Happening Now — what I’m tracking
Last updated: May 2026 · Updated monthly.
A snapshot of what’s on my AI radar right now — models, tools, papers, and shifts in operator workflows. Not a list of everything; a list of what’s earned my attention this month. Skewed toward production reality, not research preprints.


1. The embed-vs-deploy gap is the story of the year
In Q1 2026, roughly 80% of enterprise applications shipped or updated embed at least one AI agent — but only 31% of enterprises have at least one AI agent actually running in production. Embedding is easy. Operationalizing is hard. The gap is roughly 49 percentage points and it’s where almost every interesting operator problem now lives.
Why it matters for operators. The first wave of enterprise AI was demo-driven: a vendor came in, ran a slick demo on synthetic data, signed the deal, and then nothing actually shipped. The second wave — happening right now — is the post-mortem on the first. Operators are learning that agents fail in a different way than software fails: not crashes, but quiet drift, brittle integrations, and outputs that are convincing enough to act on but wrong often enough to bite. The discipline that closes the gap looks more like FP&A review than like software QA.
What’s actually closing the gap. Three things. (1) A named owner — 56% of enterprises now have a dedicated “AI agent owner” or “agentic ops” lead, up from 11% in 2024. Without one, the work stays a hobby project. (2) Real evals, not vibes — companies that invest in governance tooling get >12× more AI projects into production. (3) Integration as a first-class problem — 46% of organizations cite integration with existing systems as the primary deployment blocker, not the model itself.What I’m watching. Whether the named-owner pattern matures into a recognized function (the way RevOps did between 2018 and 2022) or whether it stays a temporary hat that an analyst wears

2. Anthropic just passed OpenAI in business adoption — and the implication is bigger than the headline
As of April 2026, Anthropic’s enterprise adoption sits at 34.4% of businesses, vs. OpenAI’s 32.3% — the first time the order has flipped in two years. Anthropic has roughly quadrupled its business adoption in the past year while OpenAI grew 0.3%. Claude Code alone is reportedly at ~$2.5B in annualized revenue by early 2026 — analysts estimate ~4% of all public GitHub commits worldwide are now authored by Claude Code.
Why it matters for operators. This is not a “team Anthropic vs. team OpenAI” story. It’s a vendor maturity story. Enterprise procurement teams now have at least two genuinely production-grade frontier-model vendors with credible enterprise terms (no training on commercial API inputs, mature compliance posture, real SLAs). That changes the procurement math: you can write down a vendor strategy and actually defend it, rather than handwaving “we’ll use whichever model is best for the task.”
The underrated wrinkle. Microsoft Copilot Studio + Azure AI Studio still lead the orchestration layer at 38.6% primary-platform share. So the model winner and the orchestration winner are diverging. For operators, that means most production stacks will be heterogeneous on the surface (Microsoft for orchestration, Claude or GPT underneath) and the governance burden lives in the seams.What I’m watching. Whether the model-vs-orchestration split holds, and whether anyone produces a credible “single pane of glass” for governing agents that call multiple models through different orchestrators.

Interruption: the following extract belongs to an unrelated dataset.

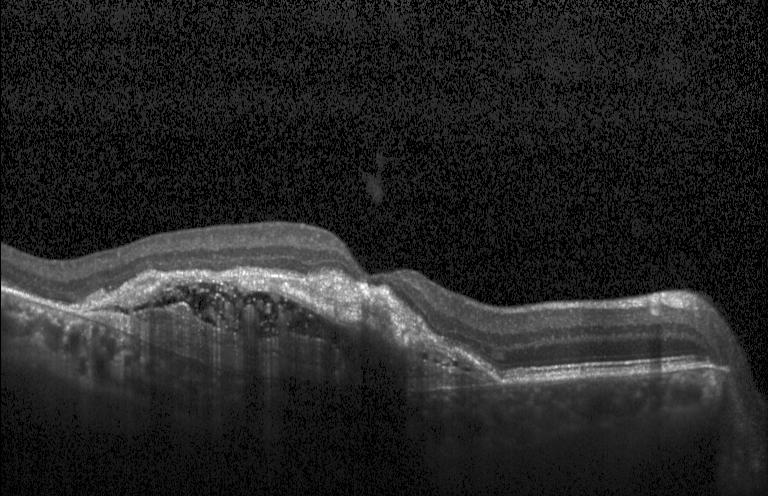 Centered on the fovea, SD-OCT, OCT B-scan — A choroidal neovascular membrane.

3. MCP went from obscure protocol to enterprise integration standard in 18 months
The Model Context Protocol (MCP), introduced by Anthropic in November 2024, now has 9,400+ public servers and has been adopted as the standard integration layer by OpenAI, Anthropic, Hugging Face, and LangChain. Gartner-style forecasts expect 75% of API gateway vendors and 50% of iPaaS vendors to ship MCP features by end of 2026. The 2026 MCP roadmap is squarely on the boring enterprise topics: audit trails, SSO-integrated auth, gateway behavior, configuration portability.
Why it matters for operators. For years, the bottleneck on enterprise AI hasn’t been the model — it’s been plumbing. Every new use case meant a custom integration to whatever system held the data, repeated per vendor, repeated per model. MCP collapses the N × M integration matrix into N + M: every model speaks MCP, every system exposes MCP, integrations become composable. The downstream effect is that “we connected the model to our CRM / data warehouse / ticketing system” stops being a project and starts being a setting.
The operator’s read. If you’re scoping any AI workflow in 2026 that involves more than one internal system, the question isn’t “should we use MCP?” — it’s “which MCP servers do we already have, and what does it take to wrap the holdouts?” Any vendor proposing a bespoke integration stack for a new deployment in 2026 is fighting last year’s problem.
What I’m watching. The governance gap. MCP standardizes how models talk to systems but says relatively little about what they’re allowed to do once connected. Enterprise security teams are starting to ask the right questions, and the answers from the MCP ecosystem are still maturing.